Am nächsten Morgen starten wir mit einem entspannten selbstgemachten Frühstück in den Tag. Es gibt Joghurt mit Haferflocken, Erdnüssen, Ananas und Papaya. Super lecker 😍. Dann beschließen wir, mit einem weiteren Hostelgast (Dao) die Wanderung zum Cerro Chato zu machen, einem Vulkankrater in der Nähe. Als wir gerade los wollen fängt es an zu schütten, also gibt es erstmal noch eine Runde Tischtennis und Kicker. Bis dahin hat der Regen zum Glück aufgehört und wir steigen in unser Uber, das uns zum Startpunkt der Wanderung an der Arenal Waterfall Lodge fährt. Dort zählen für 15$ Eintritt pro Person, um den Weg nutzen zu dürfen, und starten den Berg hoch. Erst laufen wir durch saftige Wiesen und allerhand Pflanzen bis zum Ende des Resortgeländes. Da haben wir schon einige Höhenmeter geschafft und einen tollen Blick über La Fortuna und das Tal. Dann geht der wirkliche Spaß los, der Weg ist super matschig und eigentlich eher ein Wasserlauf. Außerdem sind wir wieder mitten im Regenwald, alles ist super schön grün, dafür sieht man aber leider auch nicht allzu viel. Nach einer guten Stunde sind wir am höchsten Punkt, wo wir auf die Lagune im Krater schauen können.

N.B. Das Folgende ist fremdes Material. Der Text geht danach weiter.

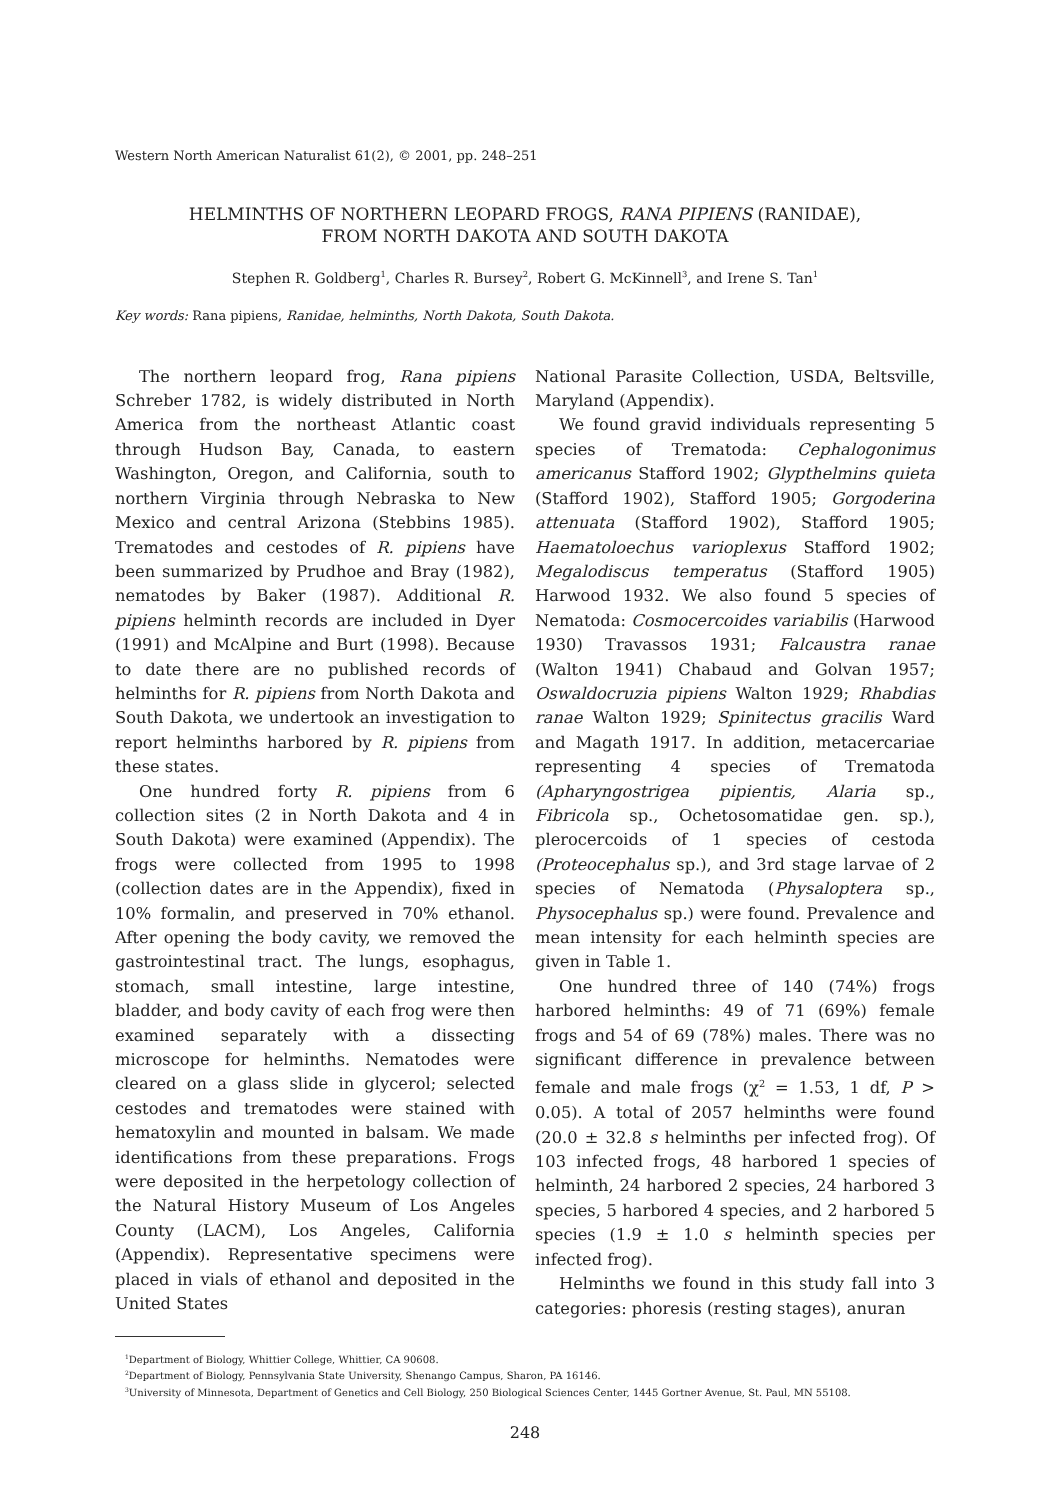Western North American Naturalist 61(2), © 2001, pp. 248–251
HELMINTHS OF NORTHERN LEOPARD FROGS, RANA PIPIENS (RANIDAE),
FROM NORTH DAKOTA AND SOUTH DAKOTA
Stephen R. Goldberg<sup>1</sup>, Charles R. Bursey<sup>2</sup>, Robert G. McKinnell<sup>3</sup>, and Irene S. Tan<sup>1</sup>
Key words: Rana pipiens, Ranidae, helminths, North Dakota, South Dakota.
The northern leopard frog, Rana pipiens Schreber 1782, is widely distributed in North America from the northeast Atlantic coast through Hudson Bay, Canada, to eastern Washington, Oregon, and California, south to northern Virginia through Nebraska to New Mexico and central Arizona (Stebbins 1985). Trematodes and cestodes of R. pipiens have been summarized by Prudhoe and Bray (1982), nematodes by Baker (1987). Additional R. pipiens helminth records are included in Dyer (1991) and McAlpine and Burt (1998). Because to date there are no published records of helminths for R. pipiens from North Dakota and South Dakota, we undertook an investigation to report helminths harbored by R. pipiens from these states.
One hundred forty R. pipiens from 6 collection sites (2 in North Dakota and 4 in South Dakota) were examined (Appendix). The frogs were collected from 1995 to 1998 (collection dates are in the Appendix), fixed in 10% formalin, and preserved in 70% ethanol. After opening the body cavity, we removed the gastrointestinal tract. The lungs, esophagus, stomach, small intestine, large intestine, bladder, and body cavity of each frog were then examined separately with a dissecting microscope for helminths. Nematodes were cleared on a glass slide in glycerol; selected cestodes and trematodes were stained with hematoxylin and mounted in balsam. We made identifications from these preparations. Frogs were deposited in the herpetology collection of the Natural History Museum of Los Angeles County (LACM), Los Angeles, California (Appendix). Representative specimens were placed in vials of ethanol and deposited in the United States
National Parasite Collection, USDA, Beltsville, Maryland (Appendix).
We found gravid individuals representing 5 species of Trematoda: Cephalogonimus americanus Stafford 1902; Glypthelmins quieta (Stafford 1902), Stafford 1905; Gorgoderina attenuata (Stafford 1902), Stafford 1905; Haematoloechus varioplexus Stafford 1902; Megalodiscus temperatus (Stafford 1905) Harwood 1932. We also found 5 species of Nematoda: Cosmocercoides variabilis (Harwood 1930) Travassos 1931; Falcaustra ranae (Walton 1941) Chabaud and Golvan 1957; Oswaldocruzia pipiens Walton 1929; Rhabdias ranae Walton 1929; Spinitectus gracilis Ward and Magath 1917. In addition, metacercariae representing 4 species of Trematoda (Apharyngostrigea pipientis, Alaria sp., Fibricola sp., Ochetosomatidae gen. sp.), plerocercoids of 1 species of cestoda (Proteocephalus sp.), and 3rd stage larvae of 2 species of Nematoda (Physaloptera sp., Physocephalus sp.) were found. Prevalence and mean intensity for each helminth species are given in Table 1.
One hundred three of 140 (74%) frogs harbored helminths: 49 of 71 (69%) female frogs and 54 of 69 (78%) males. There was no significant difference in prevalence between female and male frogs (χ<sup>2</sup> = 1.53, 1 df, P > 0.05). A total of 2057 helminths were found (20.0 ± 32.8 s helminths per infected frog). Of 103 infected frogs, 48 harbored 1 species of helminth, 24 harbored 2 species, 24 harbored 3 species, 5 harbored 4 species, and 2 harbored 5 species (1.9 ± 1.0 s helminth species per infected frog).
Helminths we found in this study fall into 3 categories: phoresis (resting stages), anuran
<sup>1</sup> Department of Biology, Whittier College, Whittier, CA 90608.
<sup>2</sup> Department of Biology, Pennsylvania State University, Shenango Campus, Sharon, PA 16146.
<sup>3</sup> University of Minnesota, Department of Genetics and Cell Biology, 250 Biological Sciences Center, 1445 Gortner Avenue, St. Paul, MN 55108.
248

Super schön, auch wenn es ziemlich neblig ist. Wir hüpfen sogar einmal eins Wasser, was allerdings ziemlich kalt ist. Danach geht es wieder zurück, was bergab durch den ganzen Schlamm auch ziemlich witzig ist. Bergab laufen wir zu zweit, da Dao schon vorgelaufen ist. Wir sind auf jeden Fall gut schlammig und können wohl unsere gesamte Garderobe einmal waschen lassen 😀. Wieder unten angekommen, nutzen wir die Duschen und den Pool der Lodge, was im Eintrittspreis inkludiert war. Leider verschwindet die Sonne gerade und es ist uns dann doch etwas kalt. Eine knappe Stunde nach uns kommt auch Dao an, der noch einen Abstecher am Vulkankrater mitgenommen hat. Da wir alle hungrig sind, rufen wir uns direkt ein Uber zurück zum Hostel.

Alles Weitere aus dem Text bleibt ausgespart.